Pour en savoir plus (le sommaire à lui seul mérite d’être lu et est très accessible) : Sur le front intérieur : évaluation du bien-être des familles des militaires canadiens en ce nouveau millénaire.

À venir : les constatations de l’Ombudsman et ses recommandations pour assurer le bien-être des familles des militaires. 

Lyne
Maman, spécialiste en finances personnelles, blogueuse.

9 Comments

  1. Voilà un super compte rendu! Je ne sais pas si ça t’a pris du temps l’écrire, mais il est très agréable à lire et offre un excellent aperçu de la situation. Mais je te trouve à tout coup tellement dure avec les personnes qui vivent cela difficilement! Ceci dit, je connais quelqu’un dans l’armée qui a vu ses longues études payées par l’armée et être payée pendant ses études… et se plaindre que l’armée lui exige simplement des disponibilités pour passer les « fit tests » pendant ce temps. L’armée offre certes beaucoup d’avantages au plan de la sécurité de carrière, mais il y a aussi des responsabilités à honorer en échange!

    1. Merci Caroline! 🙂

      Je ne sais pas si je suis dure avec les personnes qui vivent ça difficilement. Disons que je manque de tolérance envers celles qui ont le nombril plus gros que la tête! 😉

      Certaines personnes se plaignent avec raison d’éléments qui nuisent au bien-être des familles des militaires, et l’Ombudsman a fait un excellent travail pour les identifier et tenter d’amener des solutions (je vais y revenir dans mon prochain texte). Certains locataires de logements militaires sont au prises avec des moisissures et des logements presque insalubres, et ils ont raison de se plaindre! Par contre, j’en ai vu d’autre se plaindre haut et fort que l’Agence responsable de la gestion des logements refusait de se déplacer pour venir remplacer (et payer) une lumière brûlée dans la salle de bain! Et crois-moi, elles en faisaient tout un drame! D’autres familles vivent l’absence sur une base très régulière – parles-en aux conjointes des marins affectés sur un bateau! Mais j’ai aussi entendu des conjointes qui n’ont jamais été mutées en 15 ans, dont le mari n’a jamais participé à aucune mission, se plaindre que leur conjoint devait travailler le jour du Souvenir!
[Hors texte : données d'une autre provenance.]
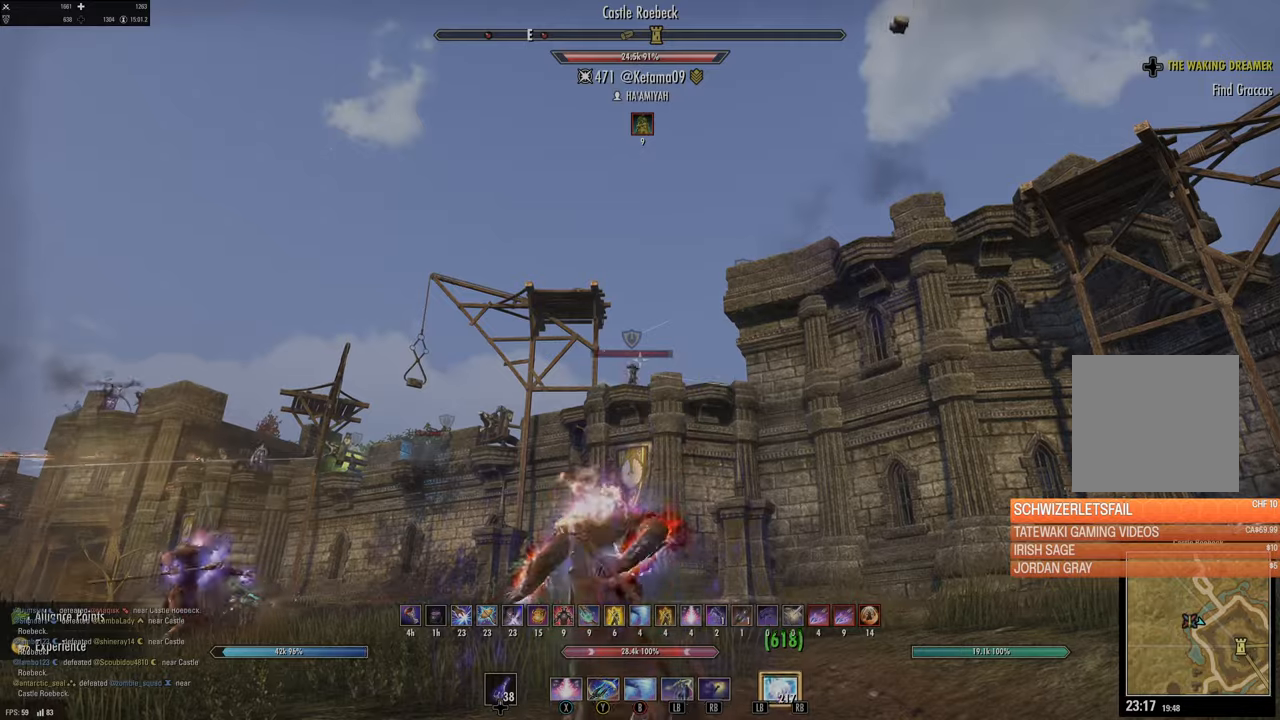
{"buttons": [], "left_stick": "center", "right_stick": "center", "events": [[16, "Y", "up"], [116, "Y", "down"], [166, "Y", "up"], [233, "Y", "down"], [316, "Y", "up"], [500, "left_stick", "center"]]}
      Il faut être conscient des caractéristiques du métier de militaire, de leurs conséquences sur la vie des familles, et assumer ses choix (de carrière, de conjoint, de vie). C’est vrai que ce n’est pas une vie faite pour tout le monde. Et c’est OK! Il y a bien des choses pour lesquelles moi-même je ne suis pas faite. Et ça m’arrive à moi aussi d’avoir mes « moments de chiâlage » 😉 Par contre, j’assume ma responsabilité dans mes choix de vie, et les conséquences. Et j’essaie de ne pas avoir le nombril trop enflé 😉

  2. Excellent comme d’habitude!! Oui, effectivement, je suis d’accord avec toi que finalement l’Ombudsman a ‘hit the nail on the head’… comme militaire, comme femme, comme membre du conseil je suis super contente avec la rapport et les possibilités de changement en vu! The future is bright!!!